[Saved entries]
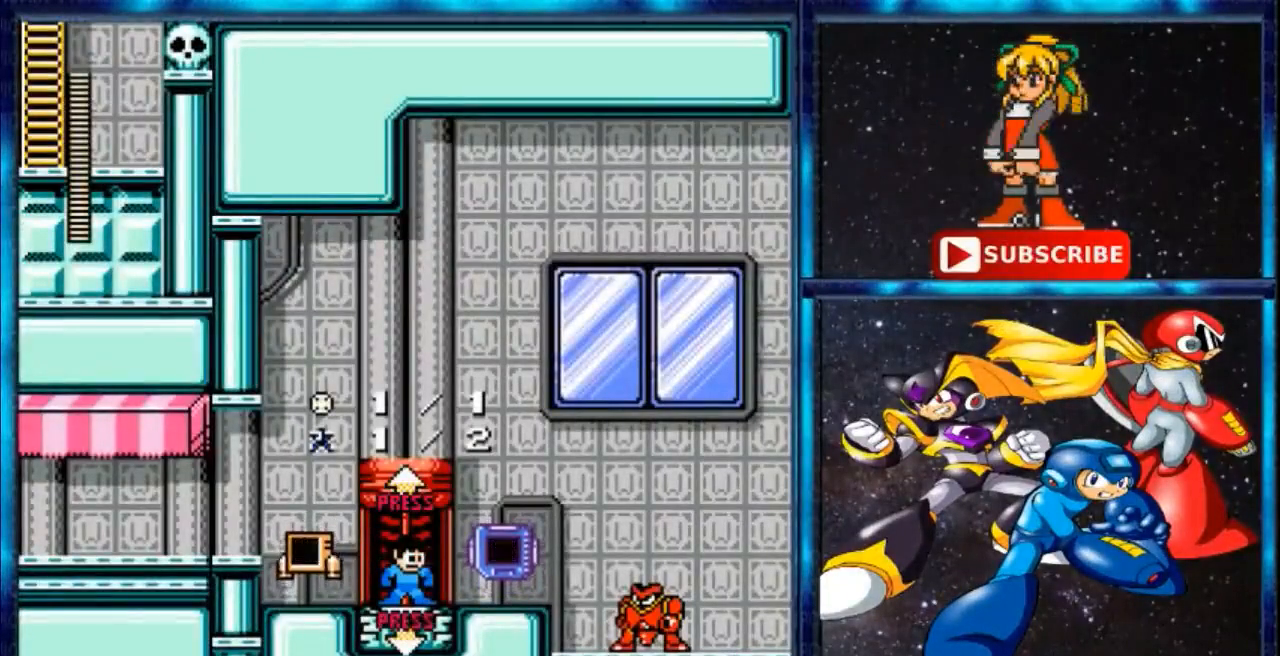
Gameplay with a controller; each line is a JSON object with the inputs held at the frame after it. "events" lists button and stick changes between this image and that frame as [ms after this image, input, new state], when the widget could be followed in between. Not read: C L3 R3.
{"buttons": ["DPAD_RIGHT"], "events": [[134, "DPAD_RIGHT", "down"]]}
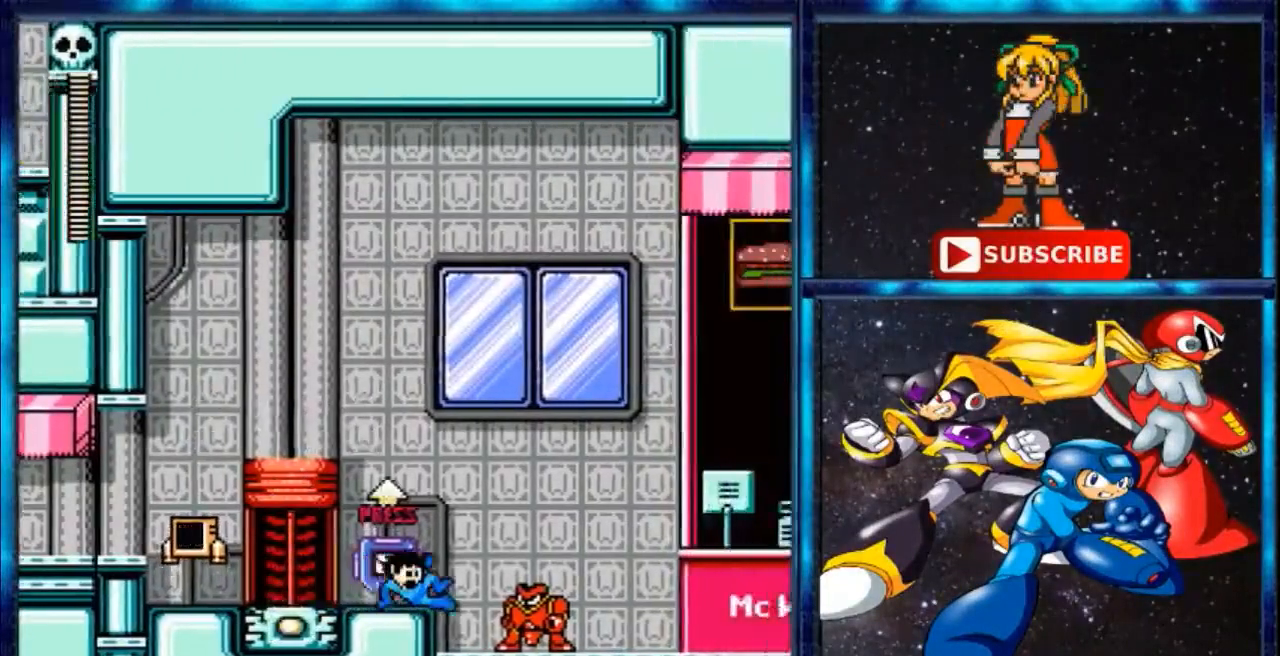
{"buttons": ["DPAD_RIGHT"], "events": []}
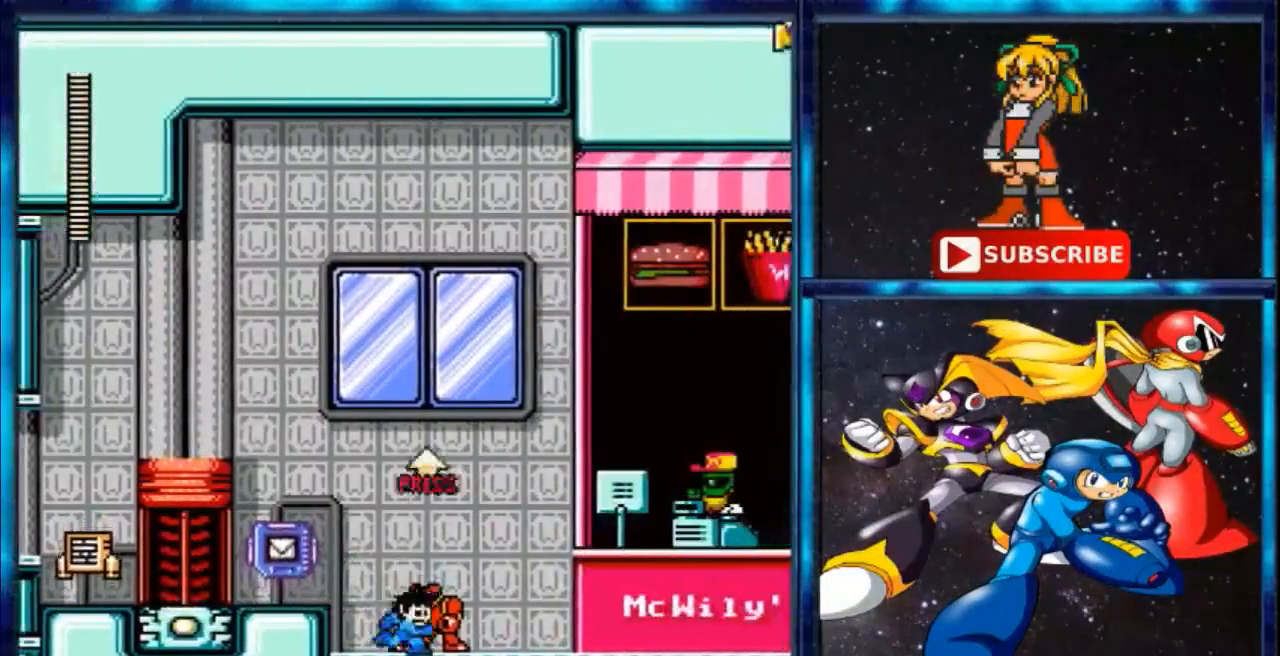
{"buttons": ["B", "DPAD_RIGHT"], "events": [[434, "B", "down"]]}
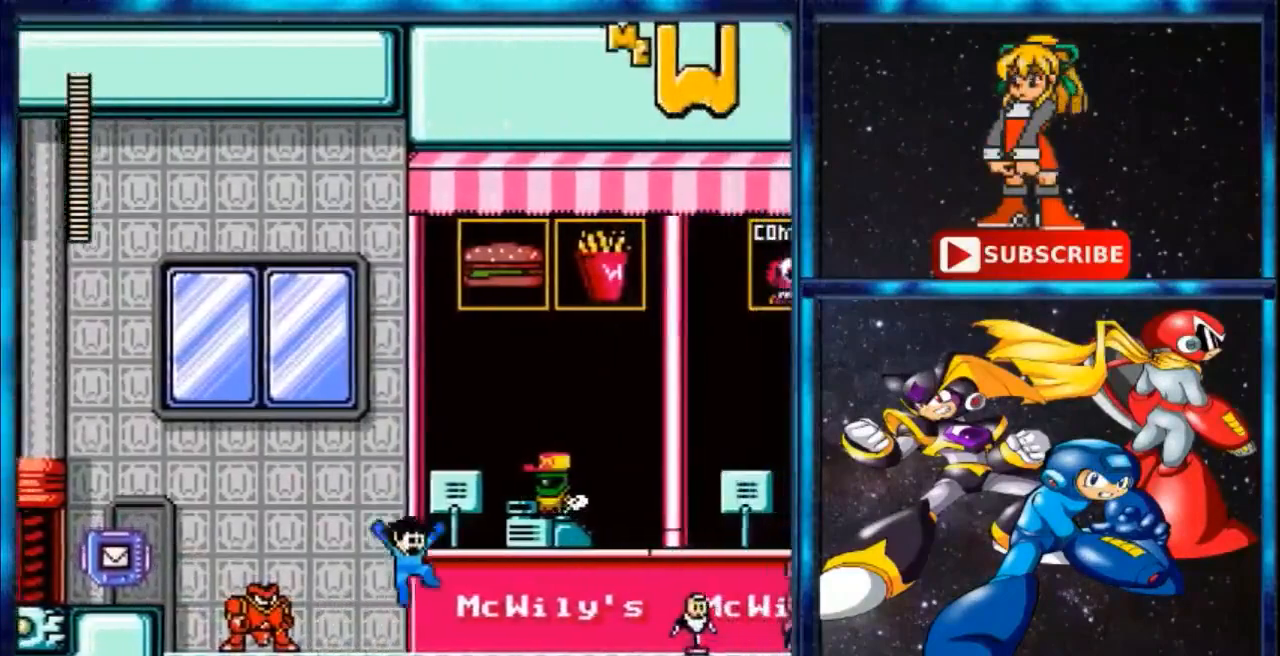
{"buttons": ["DPAD_RIGHT"], "events": [[234, "B", "up"]]}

PROBLEM TO WORK ON — Return each full line of the entries that contains the word "down".

THE ANSWER —
{"buttons": ["DPAD_RIGHT"], "events": [[134, "DPAD_RIGHT", "down"]]}
{"buttons": ["B", "DPAD_RIGHT"], "events": [[434, "B", "down"]]}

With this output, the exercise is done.